Leibniz also conciliated the Aristotelian entelechia with the Neo-Platonic vision, making it an essential property of the Monad, that is, of every "energy center", capable of developing independently towards their goal or destiny: each monad receives no impetus from the outside, but all together they form a single complex, regulated in the inside by a harmony preset by God, the supreme Monad. They are, in fact, equal to the coordinates of so many clocks, functioning on their own but synchronized with each other.
In the twentieth century the term ‘entelechia’ has been recalled by the philosopher and biologist Hans Driesch to designate the ‘vital energy’ which he considered immanent to embryos and responsible of their development, as opposed to mechanistic theories which they saw as a "machine."
In the light of the Aristotelian distinction between entelechia, as an action, a realized term of the action that contains no further progress, and ‘energeia’, that is the action understood as actualization of entelechia in the making, the misstep is configured as an impasse, a slip out of 'energeia’, out of the direct realization of ‘entelechia’. On the other hand, the concept of the raid of entelechia takes to a deviation whose subject is the ‘entelechia’ itself.
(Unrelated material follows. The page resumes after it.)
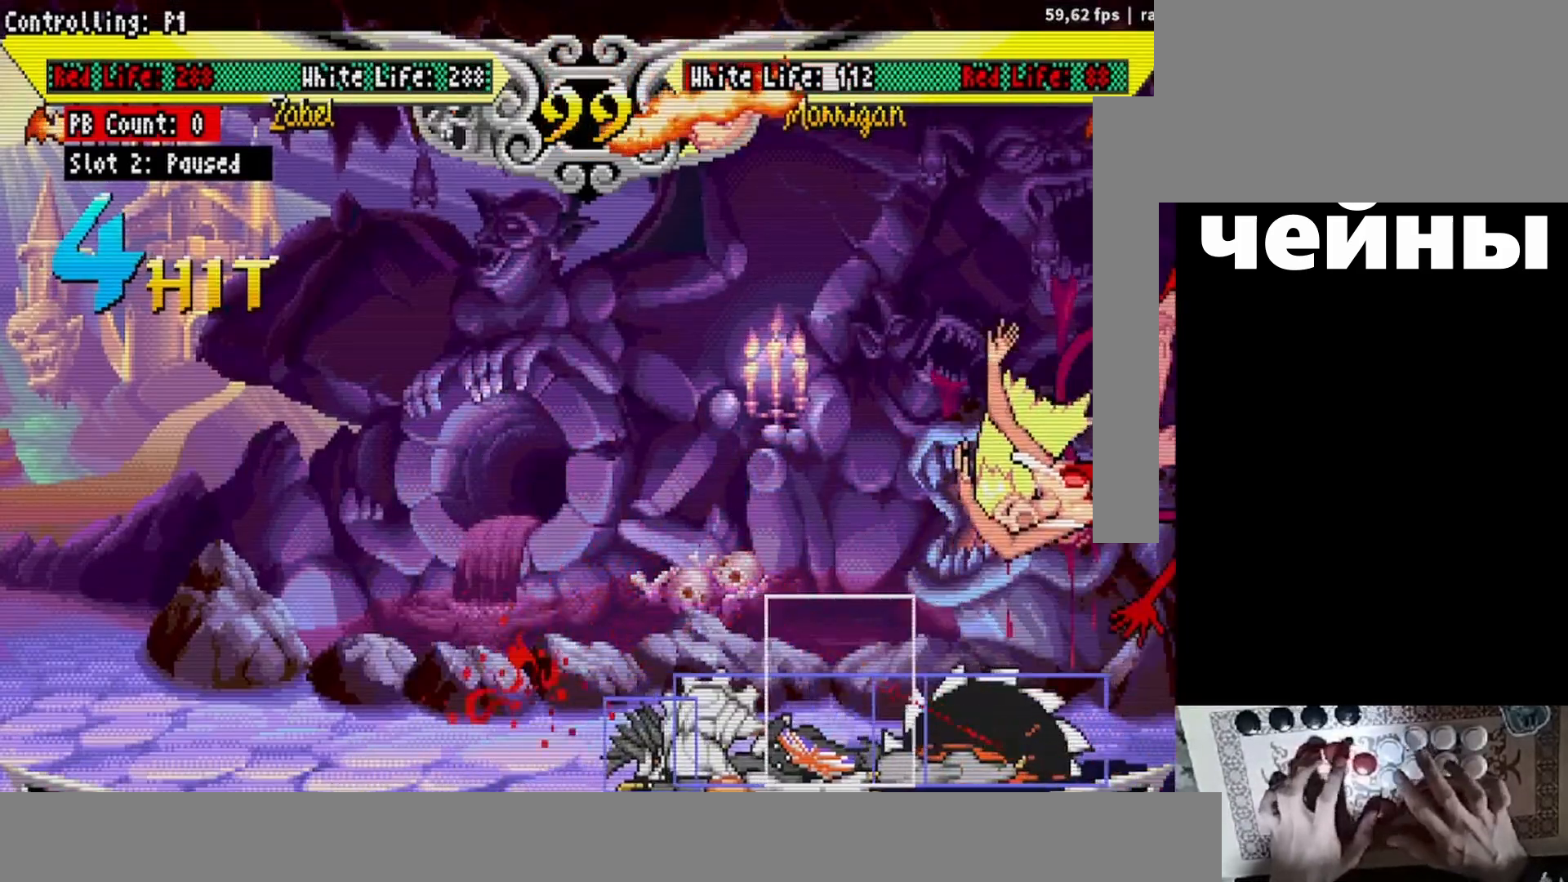
{"buttons": ["DPAD_LEFT"], "events": [[83, "DPAD_UP", "down"], [433, "DPAD_UP", "up"]]}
The totality of the act is not only the purpose in the pure state, but a purpose enriched by all outings that can branch from it. The ‘real’ is the product of an ongoing process of experimentation, and "the rare flower of the event comes from a multiplicity of attempts and a renewal of evidence". A world without baroque deviations would be poor, schematic, unable to realize all the possibilities contained in the entelechia. The energeia has an ontological weight greater in a nature and in a story that integrate the missteps ".